STORMS

Hurricanes, typhoons, and cyclones are all the same storm - just in different places.

The name changes depending on which ocean the storm forms in.

2 min read
Hurricanes, typhoons, and cyclones are all the same storm - just in different places.
THE FULL STORY

Big tropical storms are some of the most powerful weather events on Earth. You might hear them called hurricanes, typhoons, or cyclones - but those names all describe the same thing. The only difference is the part of the world where the storm forms.

In the Atlantic Ocean and Eastern Pacific (around the Americas), they’re called hurricanes. In the Western Pacific (Japan, Philippines, China), the same kind of storm is called a typhoon. In the Indian Ocean and around Australia, they’re called cyclones. Scientifically, all of them are properly known as tropical cyclones.

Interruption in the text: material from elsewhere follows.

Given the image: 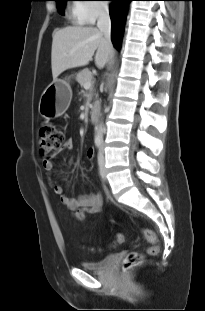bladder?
<instances>
[{"label":"bladder","instance_id":"31cf9c89","mask_svg":"<svg viewBox=\"0 0 205 311\" xmlns=\"http://www.w3.org/2000/svg\"><path fill=\"white\" fill-rule=\"evenodd\" d=\"M114 259L113 255L107 256L103 259L91 261V262H82L80 264L81 268L90 271H103L110 264V262Z\"/></svg>","mask_w":205,"mask_h":311}]
</instances>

Despite the different names, they all form the same way. Warm ocean water - at least 80°F - heats the air above it. That warm air rises, creating low pressure that pulls in more air, which gets heated and rises too. The Earth’s rotation makes the whole system spin (counterclockwise in the Northern Hemisphere, clockwise in the Southern). Once the rotation gets strong enough and the winds hit a certain speed, it earns its name. Same storm, different ocean, three different titles.